Além dessa vertente, a inovação aberta pelos pares será cada vez mais um indutor de transformações na sociedade para que o avanço tecnológico aconteça na velocidade que precisamos .
Antigamente, a inovação era vista como um processo interno da empresa, limitado a seus funcionários e laboratórios. Hoje, ideias como a metáfora da floresta tropical, apresentada por Hwang, que valorizam o ecossistema da inovação, ressaltam a importância de a empresa conectar-se com o mundo lá fora, com instituições de pesquisa, fornecedores de diferentes portes e até mesmo com concorrentes, em uma tentativa de complementar esforços para a inovação. O exemplo da Tesla de abrir suas patentes de armazenagem de energia pode refletir em avanços tecnológicos decisivos em outros campos, como o uso de energia solar e eólica em todo o mundo.

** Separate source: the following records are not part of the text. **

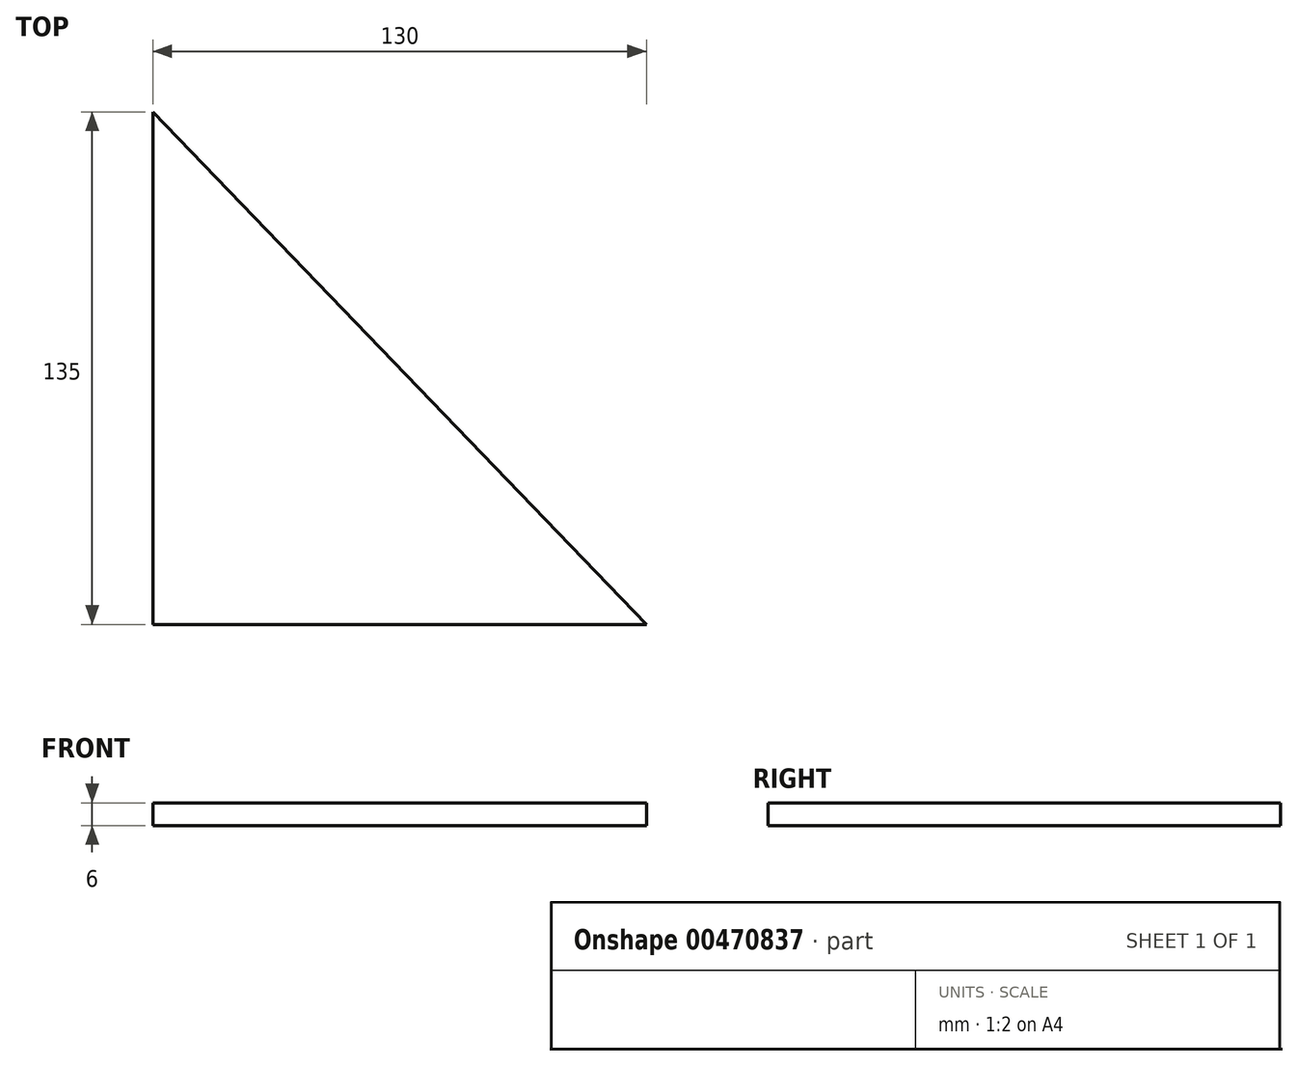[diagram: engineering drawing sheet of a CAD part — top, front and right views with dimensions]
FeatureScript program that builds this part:
annotation { "Feature Type Name" : "Feature", "Feature Type Description" : "" }
export const myFeature = defineFeature(function(context is Context, id is Id, definition is map)
    precondition{}
    {
        {
            var Q0;
            Q0=qCreatedBy(makeId("Top.planeOp"),FACE);
            var sketch = newSketch(context, id + "F0", { "sketchPlane" : qUnion([Q0])});
            skLineSegment(sketch, "E0", {"start": v(-28.95, 122.6) * mm, "end": v(-28.95, -12.4) * mm});
            skLineSegment(sketch, "E1", {"start": v(-28.95, -12.4) * mm, "end": v(101.05, -12.4) * mm});
            skLineSegment(sketch, "E2", {"start": v(-28.95, 122.6) * mm, "end": v(101.05, -12.4) * mm});
            skSolve(sketch);
        }
        {
            var Q0;
            Q0=makeQuery(id+"F0.imprint","IMPRINT",FACE,{"disambiguationData":[TD([[makeQuery(id+"F0.imprint","IMPRINT",EDGE,{"derivedFrom":sQuery(id+"F0.wireOp",EDGE,"E0")}),1.0]])]});
            extrude(context, id + "F1", {"entities" : qUnion([Q0]), "depth" : 6 * mm});
        }
    });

O campo do empreendedorismo deverá também ser impactado por transformações que o setor de educação precisará fazer em seus cursos. O ensino em sala de aula aliado à experiência prática e vivência em campo serão capazes de formar de maneira mais adequada os alunos para a vida empreendedora, seja para uma carreira solo, seja para a carreira dentro das organizações sociais ou empresariais que precisam deste olhar em seu capital humano. “A tendência é que o empreendedorismo ocupe um posto principal na preferência das novas gerações”, acredita Risola, que vê essa transformação acompanhada de uma profissionalização da carreira de empreendedor, e uma abordagem mais estruturada por parte não apenas do ensino superior, como também do ensino técnico e na formação básica .
O Guia de Inovação para Sustentabilidade em MPE surgiu na academia como um projeto de pesquisa aplicada e com a ambição de contribuir na prática para o avanço do empreendedorismo na agenda do desenvolvimento sustentável. Segundo Risola, a marca Fundação Getulio Vargas (FGV) valoriza e dá credibilidade ao empreendedor. Rebeca Rocha destaca que o Guia posiciona os empreendedores que já estão inovando em sustentabilidade e contribui para aumentar o impacto de suas ideias.
Para Sousa, do Sebrae, a publicação reconhece os esforços das empresas diante dos de- safios da sustentabilidade e as ajuda a conhecer os gaps para uma atuação mais inovadora. Além disso, serve de inspiração a empresários, empreendedores, gestores de empresas públicas e privadas, pois dá luz a trajetórias empresariais que conseguiram ser protagonistas da agenda do desenvolvimento sustentável do País.
Muitas “ervas daninhas” estão brotando, inspiradas pelos desafios da sustentabilidade, e transformando a paisagem do País em uma “floresta tropical” composta de uma enorme diversidade de pequenos negócios.